**TASK REQUIREMENTS**
From first line to last, transcribe the listing exactly and skip any image.

==== DATASET

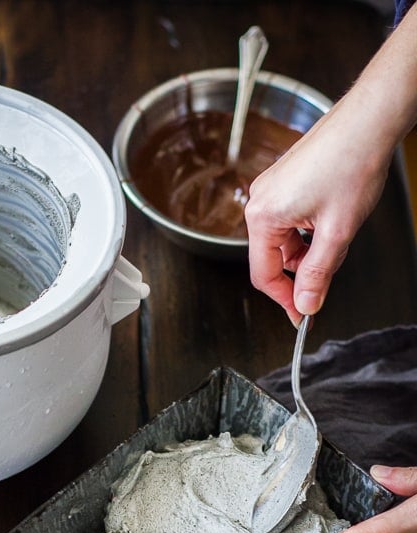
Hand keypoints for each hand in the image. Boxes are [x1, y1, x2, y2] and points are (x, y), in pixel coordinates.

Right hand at [244, 3, 416, 322]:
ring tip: (338, 235)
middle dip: (300, 271)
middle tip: (329, 275)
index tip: (301, 315)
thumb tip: (306, 303)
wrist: (369, 120)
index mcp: (263, 216)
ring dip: (308, 250)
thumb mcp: (337, 232)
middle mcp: (260, 201)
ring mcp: (271, 189)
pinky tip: (332, 220)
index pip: (264, 275)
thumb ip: (318, 274)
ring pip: (283, 240)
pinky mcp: (284, 181)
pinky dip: (309, 230)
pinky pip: (289, 220)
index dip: (284, 300)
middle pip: (272, 258)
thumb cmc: (352, 163)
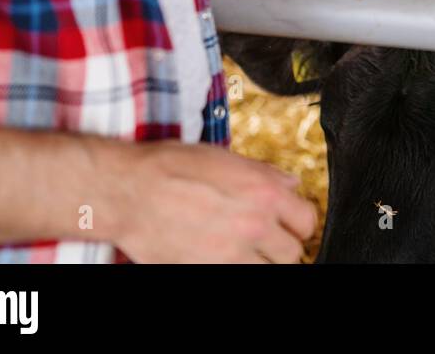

========

**ANSWER SPACE**
Hand keypoints for each hand in the image. Boxes are [x1, y1, x2, y2] and points are (x, y), in pixel coordinates.

Right hand at [244, 3, 416, 322]:
ring tip: (338, 235)
middle dip: (300, 271)
middle tip: (329, 275)
index tip: (301, 315)
thumb tip: (306, 303)
wrist: (369, 120)
index mcp: (263, 216)
ring dip: (308, 250)
thumb mcp: (337, 232)
middle mcp: (260, 201)
ring mcp: (271, 189)
pinky tip: (332, 220)
index pip: (264, 275)
thumb ip: (318, 274)
ring pip: (283, 240)
pinky mcp: (284, 181)
pinky dip: (309, 230)
pinky pip: (289, 220)
index dip: (284, 300)
middle pip: (272, 258)
thumb cmc: (352, 163)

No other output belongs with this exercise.